Extracted records:
★ ★ ★ ★ ★ ★ ★

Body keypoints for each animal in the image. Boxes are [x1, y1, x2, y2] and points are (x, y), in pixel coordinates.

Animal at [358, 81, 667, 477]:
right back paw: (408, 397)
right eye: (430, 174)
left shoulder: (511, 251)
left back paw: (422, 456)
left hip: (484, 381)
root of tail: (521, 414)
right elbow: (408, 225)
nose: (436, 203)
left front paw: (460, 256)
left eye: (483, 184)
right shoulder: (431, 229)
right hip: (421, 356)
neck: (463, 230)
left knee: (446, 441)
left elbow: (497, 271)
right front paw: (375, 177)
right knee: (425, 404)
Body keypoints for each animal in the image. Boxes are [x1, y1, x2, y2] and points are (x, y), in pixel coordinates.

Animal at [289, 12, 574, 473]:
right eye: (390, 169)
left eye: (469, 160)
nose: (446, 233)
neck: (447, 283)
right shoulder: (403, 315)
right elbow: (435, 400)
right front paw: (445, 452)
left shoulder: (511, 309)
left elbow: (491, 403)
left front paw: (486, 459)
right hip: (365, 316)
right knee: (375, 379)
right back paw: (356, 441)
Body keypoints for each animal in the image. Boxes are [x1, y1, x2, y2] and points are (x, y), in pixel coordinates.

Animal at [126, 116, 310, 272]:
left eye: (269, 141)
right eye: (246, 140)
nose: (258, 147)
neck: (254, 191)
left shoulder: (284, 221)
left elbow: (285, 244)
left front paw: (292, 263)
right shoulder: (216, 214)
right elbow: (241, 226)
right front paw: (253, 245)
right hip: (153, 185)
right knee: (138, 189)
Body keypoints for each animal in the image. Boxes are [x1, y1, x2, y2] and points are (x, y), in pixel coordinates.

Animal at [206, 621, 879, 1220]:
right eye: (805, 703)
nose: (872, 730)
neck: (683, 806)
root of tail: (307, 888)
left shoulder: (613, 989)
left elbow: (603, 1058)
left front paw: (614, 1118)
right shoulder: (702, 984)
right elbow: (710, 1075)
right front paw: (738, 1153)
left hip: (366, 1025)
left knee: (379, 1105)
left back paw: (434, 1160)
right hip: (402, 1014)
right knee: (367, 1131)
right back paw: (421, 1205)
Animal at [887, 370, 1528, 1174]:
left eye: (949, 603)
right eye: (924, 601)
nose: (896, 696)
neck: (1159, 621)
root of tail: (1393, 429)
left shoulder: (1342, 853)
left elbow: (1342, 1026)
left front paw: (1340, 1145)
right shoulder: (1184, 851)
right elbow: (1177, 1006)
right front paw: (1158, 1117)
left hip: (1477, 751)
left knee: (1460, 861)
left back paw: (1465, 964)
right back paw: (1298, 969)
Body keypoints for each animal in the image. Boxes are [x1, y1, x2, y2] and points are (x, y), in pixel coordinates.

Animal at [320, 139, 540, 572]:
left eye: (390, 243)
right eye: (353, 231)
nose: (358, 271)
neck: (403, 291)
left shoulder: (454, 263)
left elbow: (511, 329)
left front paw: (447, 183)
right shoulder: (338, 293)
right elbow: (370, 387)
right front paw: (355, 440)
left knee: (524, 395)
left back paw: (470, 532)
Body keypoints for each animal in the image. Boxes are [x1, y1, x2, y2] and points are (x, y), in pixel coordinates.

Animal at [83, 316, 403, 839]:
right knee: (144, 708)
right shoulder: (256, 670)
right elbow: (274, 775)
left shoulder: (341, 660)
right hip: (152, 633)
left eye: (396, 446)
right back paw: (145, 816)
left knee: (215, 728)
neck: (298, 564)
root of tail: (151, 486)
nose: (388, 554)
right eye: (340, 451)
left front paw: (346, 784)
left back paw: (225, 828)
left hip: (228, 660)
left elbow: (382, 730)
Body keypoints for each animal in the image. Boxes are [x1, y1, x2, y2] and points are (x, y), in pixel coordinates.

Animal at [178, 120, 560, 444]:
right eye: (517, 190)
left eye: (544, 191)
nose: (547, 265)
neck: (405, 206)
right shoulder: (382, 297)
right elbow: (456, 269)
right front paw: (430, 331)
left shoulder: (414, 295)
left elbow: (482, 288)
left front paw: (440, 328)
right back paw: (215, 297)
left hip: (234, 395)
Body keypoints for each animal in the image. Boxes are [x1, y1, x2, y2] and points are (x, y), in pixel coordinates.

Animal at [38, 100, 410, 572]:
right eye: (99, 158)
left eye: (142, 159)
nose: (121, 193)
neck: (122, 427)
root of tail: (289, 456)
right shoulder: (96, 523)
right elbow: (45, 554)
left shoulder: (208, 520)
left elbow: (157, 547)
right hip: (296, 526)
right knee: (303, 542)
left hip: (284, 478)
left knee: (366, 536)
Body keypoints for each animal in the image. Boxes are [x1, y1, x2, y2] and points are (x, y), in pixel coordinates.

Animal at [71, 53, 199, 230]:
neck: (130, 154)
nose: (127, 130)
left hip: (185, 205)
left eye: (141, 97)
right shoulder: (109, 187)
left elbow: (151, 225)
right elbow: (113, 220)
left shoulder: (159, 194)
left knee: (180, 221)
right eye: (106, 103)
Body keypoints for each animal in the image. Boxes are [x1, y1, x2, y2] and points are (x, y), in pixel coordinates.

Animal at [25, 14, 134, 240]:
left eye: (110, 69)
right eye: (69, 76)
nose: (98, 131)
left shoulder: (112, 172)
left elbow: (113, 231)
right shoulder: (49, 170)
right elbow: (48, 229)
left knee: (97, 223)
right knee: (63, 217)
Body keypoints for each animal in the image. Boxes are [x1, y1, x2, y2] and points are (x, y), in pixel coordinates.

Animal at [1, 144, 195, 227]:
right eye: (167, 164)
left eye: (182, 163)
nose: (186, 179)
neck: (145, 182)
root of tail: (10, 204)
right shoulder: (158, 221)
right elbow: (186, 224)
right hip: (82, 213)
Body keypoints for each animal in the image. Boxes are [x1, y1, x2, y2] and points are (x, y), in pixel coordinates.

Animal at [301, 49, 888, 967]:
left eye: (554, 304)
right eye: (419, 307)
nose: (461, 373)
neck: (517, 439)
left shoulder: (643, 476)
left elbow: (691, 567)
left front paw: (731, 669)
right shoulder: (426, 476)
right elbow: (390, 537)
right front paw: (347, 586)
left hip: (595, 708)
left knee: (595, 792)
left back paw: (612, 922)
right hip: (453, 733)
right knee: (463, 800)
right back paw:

★ ★ ★ ★ ★ ★ ★

> _WHAT NEEDS TO BE DONE_: Give back, word for word, the lines of the records that run from the one holding "nose: (98, 131)" to the very last.

> _TASK ANSWER_:
nose: (98, 131)
left shoulder: (112, 172)
left elbow: (113, 231)
right shoulder: (49, 170)
right elbow: (48, 229)
left knee: (97, 223)
right knee: (63, 217)
Body keypoints for each animal in the image. Boxes are [x1, y1, x2, y2] and points are (x, y), in pixel coordinates.

Animal at [1, 144, 195, 227]:
right eye: (167, 164)
left eye: (182, 163)
nose: (186, 179)
neck: (145, 182)
root of tail: (10, 204)
right shoulder: (158, 221)
right elbow: (186, 224)
right hip: (82, 213)
Body keypoints for each animal in the image. Boxes are [x1, y1, x2, y2] and points are (x, y), in pixel coordinates.

Animal at [301, 49, 888, 967]:
left eye: (554, 304)
right eye: (419, 307)
nose: (461, 373)
neck: (517, 439)
left shoulder: (643, 476)
left elbow: (691, 567)
left front paw: (731, 669)
right shoulder: (426, 476)
right elbow: (390, 537)
right front paw: (347, 586)
left hip: (595, 708)
left knee: (595, 792)
left back paw: (612, 922)
right hip: (453, 733)
right knee: (463, 800)
right back paw:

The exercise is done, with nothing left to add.